Women are not a homogeneous species

'Real' women are not simply ones who have large bellies after giving birth, any more than 'perfect' women are the ones who slip back into their normal jeans the day after having their baby. Bodies work differently, they store fat in different places. And who really cares? All these labels simply relate to appearance, and frankly, when a woman becomes a mother her physical appearance is only a very small part of her world that has changed forever. What about the emotional upheaval, or the shift in priority, or the fact that the bits that you can't see (personally I could talk about my semi-incontinence here, for I'd give up a flat stomach for a more functional pelvic-floor any day) might not work quite as well as they did? For most mothers, the inflated tummy eventually disappears, but so much else changes forever.

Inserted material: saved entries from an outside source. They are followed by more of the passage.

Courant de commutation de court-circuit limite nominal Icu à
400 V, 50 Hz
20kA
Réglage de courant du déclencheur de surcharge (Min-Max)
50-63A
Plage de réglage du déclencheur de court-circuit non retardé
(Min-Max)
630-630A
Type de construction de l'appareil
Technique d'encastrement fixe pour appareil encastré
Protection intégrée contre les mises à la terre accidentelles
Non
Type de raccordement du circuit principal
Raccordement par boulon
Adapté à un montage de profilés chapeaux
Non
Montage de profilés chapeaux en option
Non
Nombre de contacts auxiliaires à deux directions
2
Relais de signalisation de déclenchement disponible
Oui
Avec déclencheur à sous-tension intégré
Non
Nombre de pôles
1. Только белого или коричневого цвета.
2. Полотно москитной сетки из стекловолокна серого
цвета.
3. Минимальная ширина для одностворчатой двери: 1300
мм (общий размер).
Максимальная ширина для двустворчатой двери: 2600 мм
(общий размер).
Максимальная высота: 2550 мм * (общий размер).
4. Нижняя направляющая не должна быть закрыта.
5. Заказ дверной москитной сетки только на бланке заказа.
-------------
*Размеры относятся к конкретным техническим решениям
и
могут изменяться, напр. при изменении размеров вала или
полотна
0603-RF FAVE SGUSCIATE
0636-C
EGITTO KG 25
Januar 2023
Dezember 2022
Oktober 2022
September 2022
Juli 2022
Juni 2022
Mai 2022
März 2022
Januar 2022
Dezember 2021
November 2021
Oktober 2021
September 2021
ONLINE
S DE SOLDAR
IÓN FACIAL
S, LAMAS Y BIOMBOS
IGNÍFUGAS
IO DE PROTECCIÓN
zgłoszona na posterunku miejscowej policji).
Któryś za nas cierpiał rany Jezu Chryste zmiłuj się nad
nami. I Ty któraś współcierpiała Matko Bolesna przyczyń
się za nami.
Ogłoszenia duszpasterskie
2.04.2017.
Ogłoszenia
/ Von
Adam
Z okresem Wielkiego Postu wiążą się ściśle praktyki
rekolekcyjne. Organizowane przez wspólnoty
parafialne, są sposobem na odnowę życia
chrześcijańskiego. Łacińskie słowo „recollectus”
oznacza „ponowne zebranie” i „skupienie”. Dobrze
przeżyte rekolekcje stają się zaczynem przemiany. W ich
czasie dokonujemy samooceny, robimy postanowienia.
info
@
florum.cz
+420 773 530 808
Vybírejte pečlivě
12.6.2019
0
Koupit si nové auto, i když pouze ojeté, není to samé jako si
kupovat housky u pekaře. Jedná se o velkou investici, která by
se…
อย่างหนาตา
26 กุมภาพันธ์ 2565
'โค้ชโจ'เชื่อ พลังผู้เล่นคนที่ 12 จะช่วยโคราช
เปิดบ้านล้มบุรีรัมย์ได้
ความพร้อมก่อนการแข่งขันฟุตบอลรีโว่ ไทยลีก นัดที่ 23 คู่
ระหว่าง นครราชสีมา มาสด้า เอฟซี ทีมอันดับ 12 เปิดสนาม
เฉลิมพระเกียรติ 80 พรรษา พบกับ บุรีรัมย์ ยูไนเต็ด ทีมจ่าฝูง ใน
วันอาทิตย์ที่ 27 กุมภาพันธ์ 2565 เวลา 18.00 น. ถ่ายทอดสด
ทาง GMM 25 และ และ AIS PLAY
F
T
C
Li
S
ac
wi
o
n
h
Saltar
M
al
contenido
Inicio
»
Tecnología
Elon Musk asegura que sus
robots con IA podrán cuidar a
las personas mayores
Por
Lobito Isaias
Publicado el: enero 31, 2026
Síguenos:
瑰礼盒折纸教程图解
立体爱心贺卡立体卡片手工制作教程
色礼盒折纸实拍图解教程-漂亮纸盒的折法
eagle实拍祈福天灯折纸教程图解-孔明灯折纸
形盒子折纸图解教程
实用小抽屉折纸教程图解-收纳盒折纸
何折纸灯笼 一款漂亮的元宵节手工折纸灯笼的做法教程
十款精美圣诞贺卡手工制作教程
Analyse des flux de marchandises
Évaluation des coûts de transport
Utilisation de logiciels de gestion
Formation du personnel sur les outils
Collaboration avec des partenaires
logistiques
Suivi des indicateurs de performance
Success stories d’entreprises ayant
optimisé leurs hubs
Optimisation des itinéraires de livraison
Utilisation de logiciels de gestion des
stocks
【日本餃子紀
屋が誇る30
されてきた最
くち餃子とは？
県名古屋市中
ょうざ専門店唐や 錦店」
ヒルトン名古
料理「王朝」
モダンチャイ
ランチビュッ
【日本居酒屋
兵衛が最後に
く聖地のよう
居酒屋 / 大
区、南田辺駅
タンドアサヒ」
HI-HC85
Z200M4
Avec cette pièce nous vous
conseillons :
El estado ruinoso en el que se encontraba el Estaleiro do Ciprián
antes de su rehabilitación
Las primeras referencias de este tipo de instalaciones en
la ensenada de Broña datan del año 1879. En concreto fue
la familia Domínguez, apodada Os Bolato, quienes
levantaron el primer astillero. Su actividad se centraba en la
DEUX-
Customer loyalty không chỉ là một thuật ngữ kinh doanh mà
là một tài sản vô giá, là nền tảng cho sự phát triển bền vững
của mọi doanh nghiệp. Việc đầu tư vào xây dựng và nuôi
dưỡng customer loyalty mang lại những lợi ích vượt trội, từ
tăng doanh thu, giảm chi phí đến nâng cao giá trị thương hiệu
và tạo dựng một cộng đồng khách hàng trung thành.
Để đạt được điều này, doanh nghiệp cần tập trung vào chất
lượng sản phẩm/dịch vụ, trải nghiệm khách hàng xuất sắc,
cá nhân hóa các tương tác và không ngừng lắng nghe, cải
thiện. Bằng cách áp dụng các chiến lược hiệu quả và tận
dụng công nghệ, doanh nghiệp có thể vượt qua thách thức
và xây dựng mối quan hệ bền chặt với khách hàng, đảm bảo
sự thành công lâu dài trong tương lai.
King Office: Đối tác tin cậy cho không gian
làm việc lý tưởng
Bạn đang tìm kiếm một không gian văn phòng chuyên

Those unfulfilled idiots who dream up perfect lives for celebrities, namely female ones, and wait like hawks in the shadows for them to show signs of weakness so they can shame them, display little wisdom. It doesn't take a mother to see that unnecessary scrutiny of a new parent's postpartum body is ridiculous and unintelligent - after all, when Kate's body goes back to the shape it was after gruelling hours of training (see OK Magazine's detailed insider break-down of this) the very same people will probably be criticising Kate for being too thin. But hopefully she won't care a jot, because she'll be enjoying her baby.